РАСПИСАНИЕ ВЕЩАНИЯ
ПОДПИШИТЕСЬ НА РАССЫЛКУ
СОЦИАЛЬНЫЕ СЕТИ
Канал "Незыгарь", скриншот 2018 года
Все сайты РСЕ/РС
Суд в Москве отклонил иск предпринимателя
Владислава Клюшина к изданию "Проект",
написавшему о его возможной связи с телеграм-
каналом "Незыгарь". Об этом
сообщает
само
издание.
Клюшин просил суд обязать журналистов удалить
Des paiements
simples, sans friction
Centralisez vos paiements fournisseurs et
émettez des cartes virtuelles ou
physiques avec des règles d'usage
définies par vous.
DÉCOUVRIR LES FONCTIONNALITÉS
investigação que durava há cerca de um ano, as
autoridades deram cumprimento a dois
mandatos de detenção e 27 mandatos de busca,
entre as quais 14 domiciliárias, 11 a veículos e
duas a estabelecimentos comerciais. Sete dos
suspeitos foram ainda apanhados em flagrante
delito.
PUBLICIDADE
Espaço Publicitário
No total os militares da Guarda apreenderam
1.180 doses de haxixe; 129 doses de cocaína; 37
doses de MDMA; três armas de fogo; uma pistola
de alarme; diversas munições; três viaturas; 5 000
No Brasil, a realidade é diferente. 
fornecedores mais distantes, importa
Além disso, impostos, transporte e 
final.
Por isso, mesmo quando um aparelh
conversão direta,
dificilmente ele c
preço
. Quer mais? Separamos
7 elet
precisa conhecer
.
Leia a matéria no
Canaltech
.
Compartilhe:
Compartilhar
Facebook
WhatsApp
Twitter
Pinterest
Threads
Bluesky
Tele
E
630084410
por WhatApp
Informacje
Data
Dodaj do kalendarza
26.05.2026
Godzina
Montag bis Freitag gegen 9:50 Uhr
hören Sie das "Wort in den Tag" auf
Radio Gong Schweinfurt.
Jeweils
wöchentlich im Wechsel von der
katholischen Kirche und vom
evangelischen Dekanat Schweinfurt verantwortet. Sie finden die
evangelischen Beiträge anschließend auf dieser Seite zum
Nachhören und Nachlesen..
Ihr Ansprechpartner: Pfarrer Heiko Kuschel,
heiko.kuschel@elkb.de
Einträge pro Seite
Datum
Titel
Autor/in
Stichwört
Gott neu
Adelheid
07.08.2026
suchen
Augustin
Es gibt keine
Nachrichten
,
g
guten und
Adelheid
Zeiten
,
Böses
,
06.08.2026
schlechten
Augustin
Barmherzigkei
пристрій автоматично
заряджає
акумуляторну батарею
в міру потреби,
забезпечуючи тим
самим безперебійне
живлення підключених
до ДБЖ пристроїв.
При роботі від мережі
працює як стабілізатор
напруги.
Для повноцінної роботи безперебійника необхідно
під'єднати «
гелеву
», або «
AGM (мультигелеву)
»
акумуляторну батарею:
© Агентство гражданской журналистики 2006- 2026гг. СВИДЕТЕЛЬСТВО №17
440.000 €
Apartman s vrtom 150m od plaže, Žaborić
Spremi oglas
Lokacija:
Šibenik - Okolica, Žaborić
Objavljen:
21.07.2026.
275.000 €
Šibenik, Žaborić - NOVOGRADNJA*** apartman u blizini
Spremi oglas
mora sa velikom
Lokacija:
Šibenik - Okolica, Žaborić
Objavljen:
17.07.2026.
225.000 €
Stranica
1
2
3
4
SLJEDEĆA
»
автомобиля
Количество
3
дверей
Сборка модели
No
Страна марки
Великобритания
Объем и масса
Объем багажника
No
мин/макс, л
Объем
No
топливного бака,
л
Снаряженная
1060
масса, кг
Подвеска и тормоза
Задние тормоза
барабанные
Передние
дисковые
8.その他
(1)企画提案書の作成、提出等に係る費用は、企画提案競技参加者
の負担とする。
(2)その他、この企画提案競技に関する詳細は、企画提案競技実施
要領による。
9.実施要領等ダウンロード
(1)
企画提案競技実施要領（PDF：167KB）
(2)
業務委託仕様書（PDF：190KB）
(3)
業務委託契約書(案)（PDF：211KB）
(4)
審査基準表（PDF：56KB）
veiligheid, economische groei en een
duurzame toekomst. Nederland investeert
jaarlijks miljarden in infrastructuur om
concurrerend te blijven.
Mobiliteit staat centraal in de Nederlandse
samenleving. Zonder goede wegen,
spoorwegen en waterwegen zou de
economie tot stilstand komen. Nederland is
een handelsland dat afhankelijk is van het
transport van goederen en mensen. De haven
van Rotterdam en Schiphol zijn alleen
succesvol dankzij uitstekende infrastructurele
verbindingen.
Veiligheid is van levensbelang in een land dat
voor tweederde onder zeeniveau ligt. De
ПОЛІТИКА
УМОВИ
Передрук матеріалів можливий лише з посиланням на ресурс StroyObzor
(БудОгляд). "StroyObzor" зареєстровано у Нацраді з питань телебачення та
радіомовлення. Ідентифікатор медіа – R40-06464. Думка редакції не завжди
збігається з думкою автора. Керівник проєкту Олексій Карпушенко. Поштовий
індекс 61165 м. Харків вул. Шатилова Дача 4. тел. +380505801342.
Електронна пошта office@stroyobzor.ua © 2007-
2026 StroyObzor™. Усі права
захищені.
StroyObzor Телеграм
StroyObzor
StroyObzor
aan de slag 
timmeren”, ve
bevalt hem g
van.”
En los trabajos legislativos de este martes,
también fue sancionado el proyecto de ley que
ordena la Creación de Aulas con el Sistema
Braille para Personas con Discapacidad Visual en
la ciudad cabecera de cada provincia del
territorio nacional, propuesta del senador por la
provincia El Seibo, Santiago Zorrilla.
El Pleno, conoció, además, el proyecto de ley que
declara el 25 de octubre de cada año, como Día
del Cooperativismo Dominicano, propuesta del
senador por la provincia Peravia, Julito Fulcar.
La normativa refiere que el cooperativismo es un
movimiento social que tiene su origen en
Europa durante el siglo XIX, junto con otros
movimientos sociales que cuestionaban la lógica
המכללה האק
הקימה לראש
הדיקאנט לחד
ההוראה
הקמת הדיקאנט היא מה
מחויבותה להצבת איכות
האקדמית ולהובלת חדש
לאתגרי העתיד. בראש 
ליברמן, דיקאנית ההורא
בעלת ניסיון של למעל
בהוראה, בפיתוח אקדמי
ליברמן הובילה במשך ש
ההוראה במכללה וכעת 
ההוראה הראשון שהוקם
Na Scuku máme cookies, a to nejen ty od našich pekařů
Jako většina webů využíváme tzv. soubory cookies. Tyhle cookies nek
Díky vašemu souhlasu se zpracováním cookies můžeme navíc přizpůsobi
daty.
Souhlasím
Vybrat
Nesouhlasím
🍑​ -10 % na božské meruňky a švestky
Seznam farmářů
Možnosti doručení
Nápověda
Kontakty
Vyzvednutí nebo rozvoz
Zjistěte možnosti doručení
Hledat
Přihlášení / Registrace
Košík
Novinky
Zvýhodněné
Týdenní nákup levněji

━━━━━━━━━━━━━━━━━━━━

• _Your assignment_: Turn every line of text in the records above into a JSON list of strings, with one string per line and blank lines left out.

• _Solution for this problem_:
[
  "РАСПИСАНИЕ ВЕЩАНИЯ",
  "ПОДПИШИТЕСЬ НА РАССЫЛКУ",
  "СОЦИАЛЬНЫЕ СЕТИ",
  "Канал \"Незыгарь\", скриншот 2018 года",
  "Все сайты РСЕ/РС",
  "Суд в Москве отклонил иск предпринимателя",
  "Владислава Клюшина к изданию \"Проект\",",
  "написавшему о его возможной связи с телеграм-",
  "каналом \"Незыгарь\". Об этом",
  "сообщает",
  "само",
  "издание.",
  "Клюшин просил суд обязать журналистов удалить",
  "Des paiements",
  "simples, sans friction",
  "Centralisez vos paiements fournisseurs et",
  "émettez des cartes virtuelles ou",
  "physiques avec des règles d'usage",
  "définies par vous.",
  "DÉCOUVRIR LES FONCTIONNALITÉS",
  "investigação que durava há cerca de um ano, as",
  "autoridades deram cumprimento a dois",
  "mandatos de detenção e 27 mandatos de busca,",
  "entre as quais 14 domiciliárias, 11 a veículos e",
  "duas a estabelecimentos comerciais. Sete dos",
  "suspeitos foram ainda apanhados em flagrante",
  "delito.",
  "PUBLICIDADE",
  "Espaço Publicitário",
  "No total os militares da Guarda apreenderam",
  "1.180 doses de haxixe; 129 doses de cocaína; 37",
  "doses de MDMA; três armas de fogo; uma pistola",
  "de alarme; diversas munições; três viaturas; 5 000",
  "No Brasil, a realidade é diferente. ",
  "fornecedores mais distantes, importa",
  "Além disso, impostos, transporte e ",
  "final.",
  "Por isso, mesmo quando um aparelh",
  "conversão direta,",
  "dificilmente ele c",
  "preço",
  ". Quer mais? Separamos",
  "7 elet",
  "precisa conhecer",
  ".",
  "Leia a matéria no",
  "Canaltech",
  ".",
  "Compartilhe:",
  "Compartilhar",
  "Facebook",
  "WhatsApp",
  "Twitter",
  "Pinterest",
  "Threads",
  "Bluesky",
  "Tele",
  "E",
  "630084410",
  "por WhatApp",
  "Informacje",
  "Data",
  "Dodaj do kalendarza",
  "26.05.2026",
  "Godzina",
  "Montag bis Freitag gegen 9:50 Uhr",
  "hören Sie das \"Wort in den Tag\" auf",
  "Radio Gong Schweinfurt.",
  "Jeweils",
  "wöchentlich im Wechsel von der",
  "katholischen Kirche und vom",
  "evangelischen Dekanat Schweinfurt verantwortet. Sie finden die",
  "evangelischen Beiträge anschließend auf dieser Seite zum",
  "Nachhören und Nachlesen..",
  "Ihr Ansprechpartner: Pfarrer Heiko Kuschel,",
  "heiko.kuschel@elkb.de",
  "Einträge pro Seite",
  "Datum",
  "Titel",
  "Autor/in",
  "Stichwört",
  "Gott neu",
  "Adelheid",
  "07.08.2026",
  "suchen",
  "Augustin",
  "Es gibt keine",
  "Nachrichten",
  ",",
  "g",
  "guten und",
  "Adelheid",
  "Zeiten",
  ",",
  "Böses",
  ",",
  "06.08.2026",
  "schlechten",
  "Augustin",
  "Barmherzigkei",
  "пристрій автоматично",
  "заряджає",
  "акумуляторну батарею",
  "в міру потреби,",
  "забезпечуючи тим",
  "самим безперебійне",
  "живлення підключених",
  "до ДБЖ пристроїв.",
  "При роботі від мережі",
  "працює як стабілізатор",
  "напруги.",
  "Для повноцінної роботи безперебійника необхідно",
  "під'єднати «",
  "гелеву",
  "», або «",
  "AGM (мультигелеву)",
  "»",
  "акумуляторну батарею:",
  "© Агентство гражданской журналистики 2006- 2026гг. СВИДЕТЕЛЬСТВО №17",
  "440.000 €",
  "Apartman s vrtom 150m od plaže, Žaborić",
  "Spremi oglas",
  "Lokacija:",
  "Šibenik - Okolica, Žaborić",
  "Objavljen:",
  "21.07.2026.",
  "275.000 €",
  "Šibenik, Žaborić - NOVOGRADNJA*** apartman u blizini",
  "Spremi oglas",
  "mora sa velikom",
  "Lokacija:",
  "Šibenik - Okolica, Žaborić",
  "Objavljen:",
  "17.07.2026.",
  "225.000 €",
  "Stranica",
  "1",
  "2",
  "3",
  "4",
  "SLJEDEĆA",
  "»",
  "автомобиля",
  "Количество",
  "3",
  "дверей",
  "Сборка модели",
  "No",
  "Страна марки",
  "Великобритания",
  "Объем и масса",
  "Объем багажника",
  "No",
  "мин/макс, л",
  "Объем",
  "No",
  "топливного бака,",
  "л",
  "Снаряженная",
  "1060",
  "масса, кг",
  "Подвеска и тормоза",
  "Задние тормоза",
  "барабанные",
  "Передние",
  "дисковые",
  "8.その他",
  "(1)企画提案書の作成、提出等に係る費用は、企画提案競技参加者",
  "の負担とする。",
  "(2)その他、この企画提案競技に関する詳細は、企画提案競技実施",
  "要領による。",
  "9.実施要領等ダウンロード",
  "(1)",
  "企画提案競技実施要領（PDF：167KB）",
  "(2)",
  "業務委託仕様書（PDF：190KB）",
  "(3)",
  "業務委託契約書(案)（PDF：211KB）",
  "(4)",
  "審査基準表（PDF：56KB）",
  "veiligheid, economische groei en een",
  "duurzame toekomst. Nederland investeert",
  "jaarlijks miljarden in infrastructuur om",
  "concurrerend te blijven.",
  "Mobiliteit staat centraal in de Nederlandse",
  "samenleving. Zonder goede wegen,",
  "spoorwegen en waterwegen zou de",
  "economie tot stilstand komen. Nederland is",
  "een handelsland dat afhankelijk is van het",
  "transport van goederen en mensen. De haven",
  "van Rotterdam en Schiphol zijn alleen",
  "succesvol dankzij uitstekende infrastructurele",
  "verbindingen.",
  "Veiligheid is van levensbelang in een land dat",
  "voor tweederde onder zeeniveau ligt. De",
  "ПОЛІТИКА",
  "УМОВИ",
  "Передрук матеріалів можливий лише з посиланням на ресурс StroyObzor",
  "(БудОгляд). \"StroyObzor\" зареєстровано у Нацраді з питань телебачення та",
  "радіомовлення. Ідентифікатор медіа – R40-06464. Думка редакції не завжди",
  "збігається з думкою автора. Керівник проєкту Олексій Карпушенко. Поштовий",
  "індекс 61165 м. Харків вул. Шатилова Дача 4. тел. +380505801342.",
  "Електронна пошта office@stroyobzor.ua © 2007-",
  "2026 StroyObzor™. Усі права",
  "захищені.",
  "StroyObzor Телеграм",
  "StroyObzor",
  "StroyObzor",
  "aan de slag ",
  "timmeren”, ve",
  "bevalt hem g",
  "van.”",
  "En los trabajos legislativos de este martes,",
  "también fue sancionado el proyecto de ley que",
  "ordena la Creación de Aulas con el Sistema",
  "Braille para Personas con Discapacidad Visual en",
  "la ciudad cabecera de cada provincia del",
  "territorio nacional, propuesta del senador por la",
  "provincia El Seibo, Santiago Zorrilla.",
  "El Pleno, conoció, además, el proyecto de ley que",
  "declara el 25 de octubre de cada año, como Día",
  "del Cooperativismo Dominicano, propuesta del",
  "senador por la provincia Peravia, Julito Fulcar.",
  "La normativa refiere que el cooperativismo es un",
  "movimiento social que tiene su origen en",
  "Europa durante el siglo XIX, junto con otros",
  "movimientos sociales que cuestionaban la lógica",
  "המכללה האק",
  "הקימה לראש",
  "הדיקאנט לחד",
  "ההוראה",
  "הקמת הדיקאנט היא מה",
  "מחויבותה להצבת איכות",
  "האקדמית ולהובלת חדש",
  "לאתגרי העתיד. בראש ",
  "ליברמן, דיקאנית ההורא",
  "בעלת ניסיון של למעל",
  "בהוראה, בפיתוח אקדמי",
  "ליברמן הובילה במשך ש",
  "ההוראה במכללה וכעת ",
  "ההוראה הראשון שהוקם",
  "Na Scuku máme cookies, a to nejen ty od našich pekařů",
  "Jako většina webů využíváme tzv. soubory cookies. Tyhle cookies nek",
  "Díky vašemu souhlasu se zpracováním cookies můžeme navíc přizpůsobi",
  "daty.",
  "Souhlasím",
  "Vybrat",
  "Nesouhlasím",
  "🍑​ -10 % na božské meruňky a švestky",
  "Seznam farmářů",
  "Možnosti doručení",
  "Nápověda",
  "Kontakty",
  "Vyzvednutí nebo rozvoz",
  "Zjistěte možnosti doručení",
  "Hledat",
  "Přihlášení / Registrace",
  "Košík",
  "Novinky",
  "Zvýhodněné",
  "Týdenní nákup levněji"
]